_WHAT YOU ARE ASKED TO DO_: What you return should be the line containing "carriers customizable?" and each line after it to the end of the records, copied exactly.

[Dataset entries]
______________________________

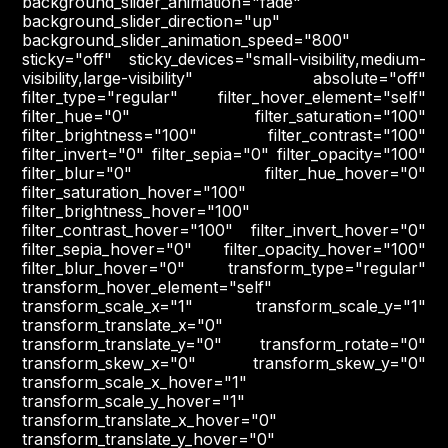
background_slider_animation="fade"
background_slider_direction="up"
background_slider_animation_speed="800"
sticky="off" sticky_devices="small-visibility,medium-
visibility,large-visibility" absolute="off"
filter_type="regular" filter_hover_element="self"
filter_hue="0" filter_saturation="100"
filter_brightness="100" filter_contrast="100"
filter_invert="0" filter_sepia="0" filter_opacity="100"
filter_blur="0" filter_hue_hover="0"
filter_saturation_hover="100"
filter_brightness_hover="100"
filter_contrast_hover="100" filter_invert_hover="0"
filter_sepia_hover="0" filter_opacity_hover="100"
filter_blur_hover="0" transform_type="regular"
transform_hover_element="self"
transform_scale_x="1" transform_scale_y="1"
transform_translate_x="0"
transform_translate_y="0" transform_rotate="0"
transform_skew_x="0" transform_skew_y="0"
transform_scale_x_hover="1"
transform_scale_y_hover="1"
transform_translate_x_hover="0"
transform_translate_y_hover="0"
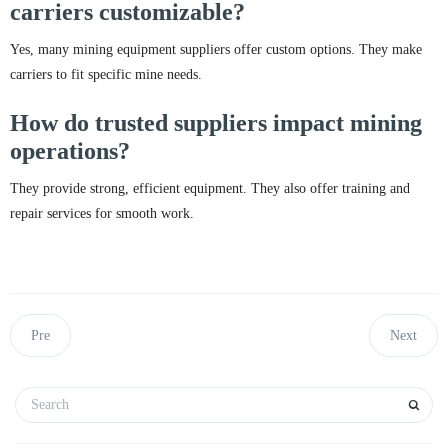
carriers customizable?
Yes, many mining equipment suppliers offer custom options. They make
carriers to fit specific mine needs.
How do trusted suppliers impact mining
operations?
They provide strong, efficient equipment. They also offer training and
repair services for smooth work.
Pre
Next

______________________________

_RESPONSE_:
carriers customizable?
Yes, many mining equipment suppliers offer custom options. They make
carriers to fit specific mine needs.
How do trusted suppliers impact mining
operations?
They provide strong, efficient equipment. They also offer training and
repair services for smooth work.
Pre
Next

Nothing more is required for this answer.